* _SELECTED PASSAGE_:
--- START ---

Once a client’s name is called, a staffer escorts her through a locked door into the injection room, where another staffer takes her code name—”The House,” “Shakey,” and “Duly” passed through in the first few minutes of my visit—and notes what drug or combination of drugs she’s using, coded with names like “down” (heroin) or “up” (meth) in the computer. The client is then assigned a booth, where she can spend as long as she as it takes to to find a vein, fix, and do whatever else she needs to do. Fisher pointed out that many of the women who visit Insite are sex workers, and use the huge lighted mirrors to do their makeup and fix their hair; the mirrors also allow Insite staffers to walk up behind clients without surprising them, and to monitor them for signs of an overdose. Insite sees about 20 to 30 overdoses each month, and reverses them either by administering oxygen (used in about 70 percent of overdoses) or by giving the overdose victim a dose of naloxone, which reverses the effect of opiates and gets them breathing again.
Although much of what goes on there is undeniably grim—while I was sitting at the front desk talking to Fisher, a client struggled to find a working vein in his foot—the overall vibe in the injection room is almost peaceful. Van Morrison plays over the speakers, prompting Fisher to recall that “one time, a song from “Astral Weeks” played for three hours and nobody noticed.” Despite the clinical setting, the place does have an “Astral Weeks” kind of vibe.
Across a narrow passageway from the injection room is a tiny exam room, where nurses can answer questions about routine health care, give pregnancy tests and diagnose STIs, and perform first aid on the abscesses and wounds that are common for long-term drug users, especially those who must do their business in dirty alleys. As Fisher is telling me about the importance of having sinks and running water, I notice that the screensaver on the computer where patients’ charts are stored is a striking pattern; on inspection, it turns out to be an artfully arranged set of needles of varying gauges, with the points meeting in the middle. This is also where Insite stores its suboxone and oxygen masks, and where clients can learn about Onsite, the upstairs detox facility, which is always at capacity.

--- END ---

Pixel coordinate tracking data

--- START ---

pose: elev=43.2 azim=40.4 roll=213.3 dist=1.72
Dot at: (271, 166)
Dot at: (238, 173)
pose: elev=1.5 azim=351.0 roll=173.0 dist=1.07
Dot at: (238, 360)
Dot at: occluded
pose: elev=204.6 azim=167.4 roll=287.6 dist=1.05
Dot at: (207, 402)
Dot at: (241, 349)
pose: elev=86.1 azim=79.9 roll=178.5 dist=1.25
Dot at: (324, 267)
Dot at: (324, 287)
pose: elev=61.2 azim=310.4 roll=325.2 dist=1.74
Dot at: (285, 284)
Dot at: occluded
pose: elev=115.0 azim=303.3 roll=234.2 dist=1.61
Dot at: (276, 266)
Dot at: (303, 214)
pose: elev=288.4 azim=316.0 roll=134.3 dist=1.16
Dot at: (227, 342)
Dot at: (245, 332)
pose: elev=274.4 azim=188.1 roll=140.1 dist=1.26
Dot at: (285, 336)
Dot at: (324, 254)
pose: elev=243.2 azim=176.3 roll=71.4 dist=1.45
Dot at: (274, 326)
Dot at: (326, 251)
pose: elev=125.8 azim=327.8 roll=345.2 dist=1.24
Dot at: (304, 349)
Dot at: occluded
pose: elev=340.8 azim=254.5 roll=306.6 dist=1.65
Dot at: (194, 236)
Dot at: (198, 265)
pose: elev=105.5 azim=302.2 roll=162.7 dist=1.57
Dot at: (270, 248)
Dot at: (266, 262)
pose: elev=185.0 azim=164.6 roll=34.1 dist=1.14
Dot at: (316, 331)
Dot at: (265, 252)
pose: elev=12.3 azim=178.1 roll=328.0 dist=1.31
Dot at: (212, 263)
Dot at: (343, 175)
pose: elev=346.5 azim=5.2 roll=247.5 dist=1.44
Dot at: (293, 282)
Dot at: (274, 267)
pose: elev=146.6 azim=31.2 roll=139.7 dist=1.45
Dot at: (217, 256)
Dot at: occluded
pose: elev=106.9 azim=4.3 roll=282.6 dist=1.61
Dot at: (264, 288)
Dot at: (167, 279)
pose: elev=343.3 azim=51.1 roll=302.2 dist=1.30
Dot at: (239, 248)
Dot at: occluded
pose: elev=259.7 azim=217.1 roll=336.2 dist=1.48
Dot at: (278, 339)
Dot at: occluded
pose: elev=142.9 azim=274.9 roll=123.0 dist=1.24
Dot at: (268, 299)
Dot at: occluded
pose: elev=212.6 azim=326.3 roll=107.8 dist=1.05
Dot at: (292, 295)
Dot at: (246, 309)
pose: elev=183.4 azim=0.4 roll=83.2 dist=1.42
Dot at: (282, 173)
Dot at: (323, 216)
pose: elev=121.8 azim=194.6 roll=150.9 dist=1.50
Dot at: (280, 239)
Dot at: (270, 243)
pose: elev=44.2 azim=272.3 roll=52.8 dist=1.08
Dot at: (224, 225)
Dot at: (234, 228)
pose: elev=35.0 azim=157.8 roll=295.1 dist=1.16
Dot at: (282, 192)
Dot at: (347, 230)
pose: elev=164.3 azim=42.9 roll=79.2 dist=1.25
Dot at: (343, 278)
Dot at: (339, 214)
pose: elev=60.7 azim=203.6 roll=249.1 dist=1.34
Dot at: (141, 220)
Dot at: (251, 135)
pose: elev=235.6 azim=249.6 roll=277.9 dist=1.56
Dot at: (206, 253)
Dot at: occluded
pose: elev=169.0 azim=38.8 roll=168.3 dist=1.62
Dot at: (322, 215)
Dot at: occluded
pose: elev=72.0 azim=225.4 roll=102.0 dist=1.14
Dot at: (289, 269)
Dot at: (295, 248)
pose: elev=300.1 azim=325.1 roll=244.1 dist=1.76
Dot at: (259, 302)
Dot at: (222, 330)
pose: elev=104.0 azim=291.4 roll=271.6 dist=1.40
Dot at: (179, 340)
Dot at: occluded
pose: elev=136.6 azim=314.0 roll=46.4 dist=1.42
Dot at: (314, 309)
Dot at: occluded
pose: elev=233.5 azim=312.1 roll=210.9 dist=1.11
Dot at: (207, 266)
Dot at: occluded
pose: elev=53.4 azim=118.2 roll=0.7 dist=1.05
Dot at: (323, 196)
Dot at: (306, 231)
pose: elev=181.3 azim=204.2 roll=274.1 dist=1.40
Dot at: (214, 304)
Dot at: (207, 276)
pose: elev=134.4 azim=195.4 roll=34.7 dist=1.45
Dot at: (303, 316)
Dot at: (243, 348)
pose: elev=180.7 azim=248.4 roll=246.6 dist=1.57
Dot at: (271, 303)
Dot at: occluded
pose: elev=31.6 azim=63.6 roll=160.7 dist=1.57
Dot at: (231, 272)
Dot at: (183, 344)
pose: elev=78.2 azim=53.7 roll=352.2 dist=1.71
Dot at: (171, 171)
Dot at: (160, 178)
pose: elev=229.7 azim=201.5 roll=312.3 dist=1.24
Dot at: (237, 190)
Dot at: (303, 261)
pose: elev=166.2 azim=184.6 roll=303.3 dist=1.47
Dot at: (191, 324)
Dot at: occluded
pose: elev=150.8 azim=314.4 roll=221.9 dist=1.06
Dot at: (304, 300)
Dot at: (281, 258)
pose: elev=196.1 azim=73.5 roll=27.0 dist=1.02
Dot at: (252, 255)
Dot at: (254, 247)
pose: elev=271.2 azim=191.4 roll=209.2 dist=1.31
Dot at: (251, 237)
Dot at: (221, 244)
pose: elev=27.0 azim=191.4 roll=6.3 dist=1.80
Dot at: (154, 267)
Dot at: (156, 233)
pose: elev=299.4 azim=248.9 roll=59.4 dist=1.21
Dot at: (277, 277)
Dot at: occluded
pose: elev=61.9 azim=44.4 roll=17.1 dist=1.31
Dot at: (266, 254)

--- END ---

* _REQUIRED ACTION 1_: In the passage on Insite, roughly how many overdoses does the site see each month?
* _REQUIRED ACTION 2_: List the client code names mentioned in the passage on Insite.
* _REQUIRED ACTION 3_: Continue the passage on Insite from its last sentence.
The records are separate from the passage on Insite and are not connected to it.

* _WRITTEN ANSWER 1_: About 20 to 30.

* _WRITTEN ANSWER 2_: "The House," "Shakey," and "Duly"

* _WRITTEN ANSWER 3_:
Outside in the chillout room, where a top-hat-wearing client named Doug rhythmically sweeps the floor (Insite hires clients, called “peers,” to help create a sense of community), I ask Fisher whether Insite has any plans to expand. He acknowledges that with “maybe 5,000 intravenous drug users in the local area, 13 booths is kind of problematic,” but says despite Insite’s success, funding and public acceptance will always be a challenge.
“I think at this point there is the will to expand, it’s just that whether that expansion will be tied to existing services or another standalone site is hard to say,” Fisher says. This debate is certain to be duplicated in Seattle, where city and county officials are already debating whether safe-injection sites should be proposed as part of existing health clinics, or whether they should be freestanding facilities like Insite—and whether there should be many or just one.
In the rest of this series, I’ll talk about the evidence that supports safe injection sites; the challenges facing safe-injection proponents here in Seattle; and the radical-seeming leap from supervised injection to supervised consumption of all drugs, including those that don’t impact the children of the wealthy and influential, like crack cocaine and meth.